# Why the Hate??



## Doormat (Nov 3, 2022)

So much hate and negativity towards the M system, mainly from R users it seems. Maybe they need to justify their outlay? 

For the record, I love the tiny M stuff. Owning both the 100D & 200D DSLR buying into the the M was a no brainer. Currently own all the M lenses (plus a few duplicates) along with the Sigma 1.4 trio. Body wise have the M, M10, M100, M5, M50 (x2), M6ii (all caged). All picked up used, boxed and mintish. I honestly couldn’t be happier. I still own numerous DSLRs in the 3 various sensor sizes. 
I’m happy the R is so successful and the R5 does appear to be incredible. So why the hate towards M and it’s users.?

Sad…


----------



## Jethro (Nov 3, 2022)

Doormat said:


> So much hate and negativity towards the M system, mainly from R users it seems. Maybe they need to justify their outlay?
> 
> For the record, I love the tiny M stuff. Owning both the 100D & 200D DSLR buying into the the M was a no brainer. Currently own all the M lenses (plus a few duplicates) along with the Sigma 1.4 trio. Body wise have the M, M10, M100, M5, M50 (x2), M6ii (all caged). All picked up used, boxed and mintish. I honestly couldn’t be happier. I still own numerous DSLRs in the 3 various sensor sizes.
> I’m happy the R is so successful and the R5 does appear to be incredible. So why the hate towards M and it’s users.?
> ...


I've got no idea what you're talking about. This forum is full of people who use the M system, and are very attached to it, sometimes owning and using it alongside FF bodies (ML or DSLR). Are you thinking of the world generally? Or big bad Canon, who have just announced another FF R series body on top of 2 recent APSC R bodies, and partially discontinued some more M series bodies? 

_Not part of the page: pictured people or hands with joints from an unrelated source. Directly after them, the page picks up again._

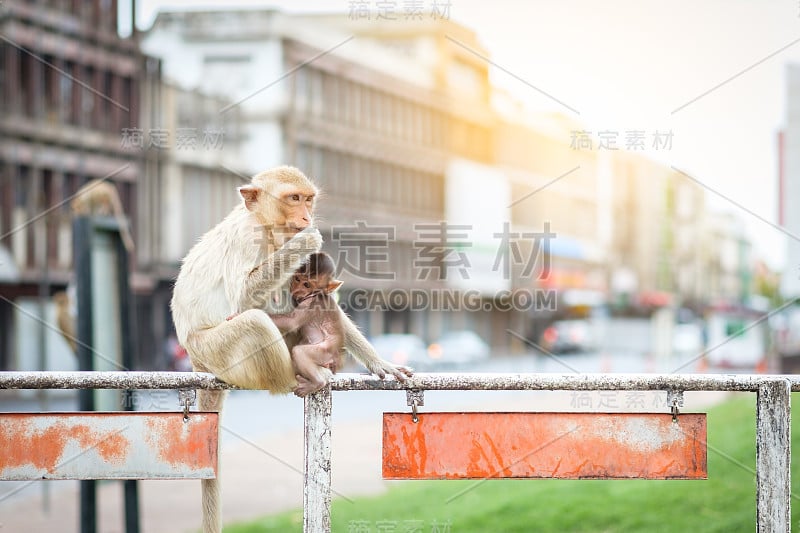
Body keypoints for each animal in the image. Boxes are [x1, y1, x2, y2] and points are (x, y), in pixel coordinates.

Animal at [270, 252, 346, 394]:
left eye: (307, 285)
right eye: (297, 279)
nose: (296, 290)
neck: (316, 294)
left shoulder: (310, 303)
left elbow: (291, 322)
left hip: (325, 352)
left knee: (300, 352)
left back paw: (316, 383)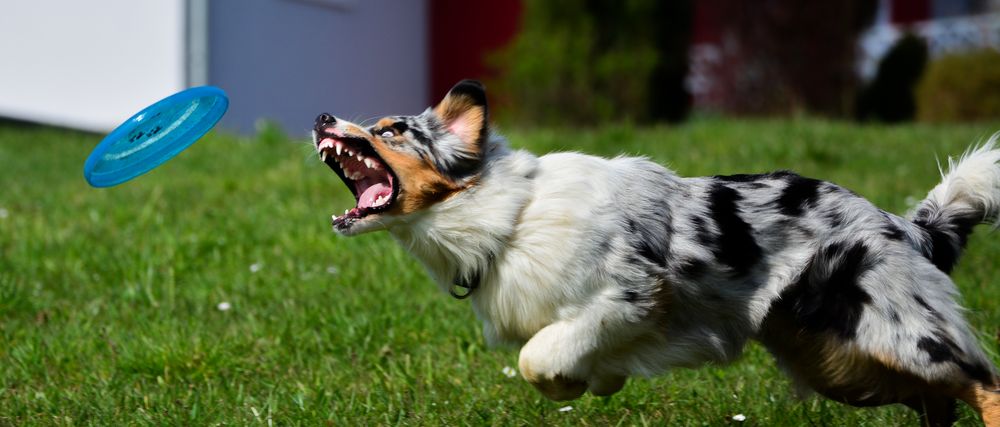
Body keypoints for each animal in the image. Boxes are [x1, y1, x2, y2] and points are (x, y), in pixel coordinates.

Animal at [312, 81, 1000, 427]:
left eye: (393, 129)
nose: (320, 117)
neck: (506, 217)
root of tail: (903, 226)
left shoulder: (629, 296)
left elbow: (537, 357)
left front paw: (571, 378)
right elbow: (564, 366)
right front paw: (588, 381)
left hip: (896, 335)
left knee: (981, 383)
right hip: (841, 364)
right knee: (941, 400)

To get any sympathy at all, you'll have to be a little more specific.


----------



## danfaz (Nov 11, 2022)

I haven't seen any hate here, especially towards users of the system.


----------



## SteveC (Nov 11, 2022)

Jethro said:


> I've got no idea what you're talking about. This forum is full of people who use the M system, and are very attached to it, sometimes owning and using it alongside FF bodies (ML or DSLR). Are you thinking of the world generally? Or big bad Canon, who have just announced another FF R series body on top of 2 recent APSC R bodies, and partially discontinued some more M series bodies?
> 
> To get any sympathy at all, you'll have to be a little more specific.



I'll agree that the frequent, prominent people here have shown the M series no ill will.

However, although I can't speak for the original poster, I've seen, over the years, users come in out of the blue and fling insults at the system. I think it was largely people who wanted an R7 and couldn't imagine it happening while there was an M series...as if they thought Canon was saying, "You want APSC, use this or pound sand." They certainly behaved as if an M system was an actual threat to what they wanted.

But Canon wasn't saying that.

This was a very small number of people, but they could be counted on to jump in and bash the M system from time to time (often completely off topic, or when people were talking about wanting an R7--which was ALSO actually off topic, but not according to their premise that the M series was blocking the R7). So they could be noisy at times.

I personally started out hoping and thinking Canon would produce a sort of super-M system, with the same physical mount, but considerably higher build quality and wider selection of lenses (no 61mm outside diameter rule), for APSC. (Or use adapters.) R was so clearly intended to be full-frame that putting an APS-C sensor behind it just seemed absurd...like building a garage for a semi-tractor trailer rig, but all you ever intend to park in it is a SmartCar or mini cooper...that it seemed crazy to me. I was wrong, obviously.

Anyhow without this false "It's gonna be M or R7" dichotomy, maybe some of the occasional bashers won't have so much hate. And to be sure it has been a long time since I've seen them.


----------